La France est alors dans une position de pointe, Cerrone confirmant son succès de l’année précédente avec “Cerrone’s Paradise” et “Supernature”. Patrick Juvet réussit un tournant de carrière inspiré avec “Paris By Night”. produit par Jean­Michel Jarre. Mais c’est surtout Jacques Morali qui fera de 77 son année. Le premier album des Village People (“Hollywood”) paraît et devient le premier hymne militant des discos gays de la rue Sainte-Anne à Paris, du Pimm’s au Colony en passant par le Sept, le fief de Fabrice Emaer, où chacun se doit d’être vu. La frénésie de composition de Morali ne s’arrête pas là et l’album de Ritchie Family, “African Queens” catapulte un monster-hit avec “Quiet Village”. En définitive, on peut se demander ce qui a pu contribuer àtant de révolutions musicales. Cela peut paraître franchement ridicule, mais il serait presque possible de faire une analogie entre le 68 politique et le 77 musical.

.Cette année, le rock est bousculé par le punk, la soul par la disco et l’électronique par Kraftwerk. Se produisent alors à deux événements majeurs. D’abord, c’est l’expansion fantastique d’une disco jusqu’à lors presque réservée aux clubs (secrète, européenne) vers une disco de radio (jeune, mondiale). C’est l’effet “Saturday Night Fever”. Une nouvelle génération se met à sortir et les musiques jouées dans ces clubs évoluent très vite. Les DJs programment de moins en moins ces musiques simili-brésiliennes-Club Med qui sont à l’époque le cliché des boîtes provinciales. Le glamour de Tamla, avec ses chanteuses trop connues et pas assez malléables, fait place à une disco faite à la chaîne, dont les chanteuses sont inconnues et dont d’ailleurs personne ne se soucie. Tout se passe soudainement comme si la disco, par une surenchère de production qui étonne tout les observateurs — on s’attend à voir mourir le phénomène chaque trimestre — devenait un genre de musique aussi insondable et difficile à connaître que, disons, le jazz ou les musiques folkloriques. C’est alors que commencent à apparaître les maxis. Les gens les considèrent d’abord comme une pure arnaque (les maxis offrent la même durée de musique qu’un petit 45T sur la surface d’un 33T), avant de comprendre que le maxi permet un enregistrement plus précis (les sillons sont plus espacés) et plus fiable, bref un meilleur son pour les discos. A cette époque, le maxi comporte généralement sur les deux faces la même version de la chanson.
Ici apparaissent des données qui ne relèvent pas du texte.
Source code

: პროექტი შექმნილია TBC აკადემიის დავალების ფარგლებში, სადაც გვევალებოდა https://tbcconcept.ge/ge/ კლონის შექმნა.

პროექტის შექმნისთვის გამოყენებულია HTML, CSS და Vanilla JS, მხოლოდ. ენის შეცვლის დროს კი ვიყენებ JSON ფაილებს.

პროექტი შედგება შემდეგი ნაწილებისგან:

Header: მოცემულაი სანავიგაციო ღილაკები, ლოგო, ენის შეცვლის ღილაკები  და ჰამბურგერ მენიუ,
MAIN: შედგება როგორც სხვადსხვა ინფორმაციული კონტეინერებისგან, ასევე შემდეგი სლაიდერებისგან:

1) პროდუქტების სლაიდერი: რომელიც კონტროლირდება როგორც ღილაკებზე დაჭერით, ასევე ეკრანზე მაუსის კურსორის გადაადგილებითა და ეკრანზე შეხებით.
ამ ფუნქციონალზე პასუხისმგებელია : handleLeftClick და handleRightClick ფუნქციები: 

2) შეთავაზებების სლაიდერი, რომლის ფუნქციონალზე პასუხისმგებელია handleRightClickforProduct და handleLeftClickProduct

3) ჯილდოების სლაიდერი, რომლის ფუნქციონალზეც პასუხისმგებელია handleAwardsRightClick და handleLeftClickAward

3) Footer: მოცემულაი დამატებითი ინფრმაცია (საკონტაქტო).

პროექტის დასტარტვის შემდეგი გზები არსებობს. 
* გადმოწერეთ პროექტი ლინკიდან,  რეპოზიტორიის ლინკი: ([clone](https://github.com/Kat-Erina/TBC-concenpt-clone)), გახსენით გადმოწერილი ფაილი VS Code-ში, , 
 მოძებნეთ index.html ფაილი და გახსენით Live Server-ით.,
Il n’est pas encore question de remixage ni de la future multiplication inflationniste des versions, même si en 79, The M. sort un maxi à la pochette Bébé Cadum, “Pop Muzik”, qui comporte deux sillons exactement l’un à côté de l’autre sur la même face — et deux chansons différentes...

Le deuxième événement est surtout intellectuel. La grande découverte de la disco, c’est que, pour la première fois dans l’histoire de la musique populaire, on se met à utiliser à outrance le deuxième degré et la disco peut être considérée à elle seule comme la responsable de l’état d’esprit musical génialement ringard de ces quinze dernières années. Auparavant, tout dans le rock était sincère, conçu pour provoquer ou séduire, au premier degré. Même les plus cyniques comme les Sparks, Zappa, Bowie ou Kraftwerk, étaient malgré tout sincères. La disco avance au contraire l’idée du ridicule positif, de la muzak facile à vivre, de la joie un peu idiote. Pendant les années soixante-dix, on refusait certains groupes parce qu’ils étaient “trop commerciaux” mais la disco récupère l’esprit pop des années soixante, quand il fallait faire le tube, avec tous les excès de promo possibles. Ainsi, la disco n’a pas de conscien­ce politique, seulement une conscience sexuelle — et encore Ce point est important. On se demande pourquoi certains écoutent, même aujourd’hui, des disques aussi extrêmes que “Doin’ The Best That I Can” de Bettye LaVette si ce n’est par pure bathmologie ou par dérision. Think about it.